Rolf Halden

Arizona

Project Overview

Harnessing the trillion-dollar infrastructure of U.S. wastewater treatment plants, One Water One Health utilizes a technology called wastewater-based epidemiology (WBE) to pinpoint harmful chemicals in communities across America and halt their environmental and human impacts. The team envisions a nationwide wastewater monitoring network that would provide near real-time information on the use of toxic chemicals. By sampling community wastewater, the method adapts existing infrastructure to quickly build an early detection system for environmental stressors. These “pollution observatories” would allow the team to study the behavior of pollutants, identify problematic persisting chemicals, and formulate appropriate interventions. One Water One Health’s tools are particularly useful for underserved communities that suffer from environmental injustice. Depending on the number of treatment plants in a given city, for example, toxic inventories and exposures can be obtained on a neighborhood scale at very low cost—a type of analysis that’s economically impractical using traditional methods. Through their approach, the team has already discovered that two antimicrobial chemicals were overlooked environmental pollutants. (Both substances have since been banned from the U.S. market.) By alerting residents to risky chemicals in their communities in near real-time, One Water One Health can avert catastrophic health crises while equipping citizens with new tools to advance environmental equity.

Five Questions

1What needs does One Water One Health address and how?

The mission of One Water One Health (OWOH) is to provide a proactive approach for measuring environmental threats and human health status at the population level by leveraging chemical indicators and biomarkers detectable in community wastewater and municipal sewage sludge. Similar to providing blood, urine, or feces samples for clinical health analysis, we utilize the composited version of these materials to provide actionable, robust data on environmental quality, sustainability, and human health outcomes related to pollution. Our nonprofit was created to help underserved and economically challenged communities across the United States take control and protect natural resources and community health.

2Tell us about a moment that inspired your idea.

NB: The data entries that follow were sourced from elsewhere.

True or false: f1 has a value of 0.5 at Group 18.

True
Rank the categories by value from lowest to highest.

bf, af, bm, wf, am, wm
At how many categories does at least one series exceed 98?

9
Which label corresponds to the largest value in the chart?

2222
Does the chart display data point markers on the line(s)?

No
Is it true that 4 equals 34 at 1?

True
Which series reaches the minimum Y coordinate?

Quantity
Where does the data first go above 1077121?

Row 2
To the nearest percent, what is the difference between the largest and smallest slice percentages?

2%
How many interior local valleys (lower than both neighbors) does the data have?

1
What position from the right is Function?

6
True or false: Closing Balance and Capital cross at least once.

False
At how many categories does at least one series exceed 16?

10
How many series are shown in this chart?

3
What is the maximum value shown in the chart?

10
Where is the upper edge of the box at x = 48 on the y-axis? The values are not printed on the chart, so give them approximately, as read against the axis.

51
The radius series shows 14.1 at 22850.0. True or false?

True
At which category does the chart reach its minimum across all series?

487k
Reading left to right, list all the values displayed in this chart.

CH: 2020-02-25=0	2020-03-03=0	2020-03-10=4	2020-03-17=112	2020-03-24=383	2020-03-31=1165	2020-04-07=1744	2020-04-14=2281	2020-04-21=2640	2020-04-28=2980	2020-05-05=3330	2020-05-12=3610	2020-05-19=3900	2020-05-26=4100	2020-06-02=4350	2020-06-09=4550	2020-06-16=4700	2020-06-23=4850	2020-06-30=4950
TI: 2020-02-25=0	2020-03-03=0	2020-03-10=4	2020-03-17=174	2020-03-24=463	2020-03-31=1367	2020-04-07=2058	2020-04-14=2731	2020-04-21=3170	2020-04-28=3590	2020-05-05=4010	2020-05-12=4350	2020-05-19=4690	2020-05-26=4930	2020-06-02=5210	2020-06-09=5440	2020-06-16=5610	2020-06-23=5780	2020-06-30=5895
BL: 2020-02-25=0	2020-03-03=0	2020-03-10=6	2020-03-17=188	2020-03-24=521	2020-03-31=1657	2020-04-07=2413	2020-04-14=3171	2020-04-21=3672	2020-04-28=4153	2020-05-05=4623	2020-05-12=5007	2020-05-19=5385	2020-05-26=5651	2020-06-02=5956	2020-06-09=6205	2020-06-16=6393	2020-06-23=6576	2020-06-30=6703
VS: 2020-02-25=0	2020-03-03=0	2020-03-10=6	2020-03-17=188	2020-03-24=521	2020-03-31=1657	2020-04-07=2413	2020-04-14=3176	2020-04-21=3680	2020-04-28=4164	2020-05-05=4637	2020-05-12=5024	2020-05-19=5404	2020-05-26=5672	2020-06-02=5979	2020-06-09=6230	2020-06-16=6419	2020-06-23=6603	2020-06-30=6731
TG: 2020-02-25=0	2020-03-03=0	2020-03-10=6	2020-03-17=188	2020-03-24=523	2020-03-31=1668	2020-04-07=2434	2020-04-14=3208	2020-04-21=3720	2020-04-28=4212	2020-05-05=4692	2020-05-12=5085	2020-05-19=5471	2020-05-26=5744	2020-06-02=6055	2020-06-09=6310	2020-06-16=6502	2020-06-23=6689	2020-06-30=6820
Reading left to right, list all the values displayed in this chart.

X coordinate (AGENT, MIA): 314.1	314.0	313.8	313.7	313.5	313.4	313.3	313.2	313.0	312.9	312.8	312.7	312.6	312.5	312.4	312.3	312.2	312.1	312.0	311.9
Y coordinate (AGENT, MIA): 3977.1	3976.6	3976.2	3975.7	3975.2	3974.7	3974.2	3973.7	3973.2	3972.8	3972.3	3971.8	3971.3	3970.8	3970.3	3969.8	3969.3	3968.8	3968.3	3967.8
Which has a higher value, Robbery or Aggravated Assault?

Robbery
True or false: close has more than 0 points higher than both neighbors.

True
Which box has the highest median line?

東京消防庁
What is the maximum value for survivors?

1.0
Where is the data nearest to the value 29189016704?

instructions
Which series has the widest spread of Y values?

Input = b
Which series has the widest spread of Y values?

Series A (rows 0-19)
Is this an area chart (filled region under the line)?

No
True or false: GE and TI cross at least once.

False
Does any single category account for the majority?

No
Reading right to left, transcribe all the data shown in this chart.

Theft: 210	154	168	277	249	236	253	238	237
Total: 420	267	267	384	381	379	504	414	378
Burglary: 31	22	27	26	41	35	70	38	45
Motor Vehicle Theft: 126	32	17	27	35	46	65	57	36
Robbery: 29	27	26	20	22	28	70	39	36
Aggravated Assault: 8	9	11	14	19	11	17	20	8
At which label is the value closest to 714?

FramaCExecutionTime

One Water One Health was conceived from the realization that wastewater can provide a window for observing environmental pollution, unwanted exposures, and adverse human health outcomes in real time. After discovering the antimicrobial triclocarban as a priority environmental pollutant and subsequently achieving a nationwide ban in the U.S., we realized the power that wastewater holds for protecting our natural resources, for avoiding pollution, and for preventing unnecessary human suffering. OWOH operates on the front lines of environmental stewardship by diagnosing hazards in real-time, informing on unwanted exposures, and providing the data needed for stopping the production and release of harmful agents into the environment.

3What is the biggest challenge you face?

The biggest challenge to accomplishing the mission of OWOH is the degree to which unsustainable chemicals and products already have permeated the marketplace, our environment, and our bodies. We now need to move quickly and decisively to counteract harm done in the past and to avoid pollution-derived problems in the future, from water pollution to climate change. We aim to bring new tools in real-time diagnostics for environmental quality assessment to the marketplace and to communities-at-risk, but environmental hazards are many, unsustainable manufacturing practices are common, and time is running short.

4What other leaders have informed your work?

We are inspired by the sweeping changes we have observed at our nonprofit’s birthplace, Arizona State University, and in our home city of Tempe, where an educational enterprise has demonstrated that access to, and excellence in, education are not mutually exclusive, and where city leaders have bravely harnessed wastewater-based epidemiology to give city dwellers real-time information on substance use and misuse by way of a real-time public health dashboard. This has inspired us to take on even bigger nationwide problems, including putting an end to the mass production of unsustainable plastics and persistent organohalogens that are embedded in most consumer products today.

5Describe someone who highlights what your project is all about.

The average citizen, you and me! We all are at risk from environmental threats, but we are mostly uninformed about hazards in our immediate living environment and we often feel helpless. OWOH aims to change that. Everyone’s problems are the problems we seek to solve. And a lack of information and transparency should not serve as an enabling basis for ongoing environmental pollution and human suffering. So many people needlessly live in a degraded environment and suffer from diseases of environmental origins, from allergies to behavioral disorders to reproductive health issues and cancer. These everyday people are who we rise for every morning.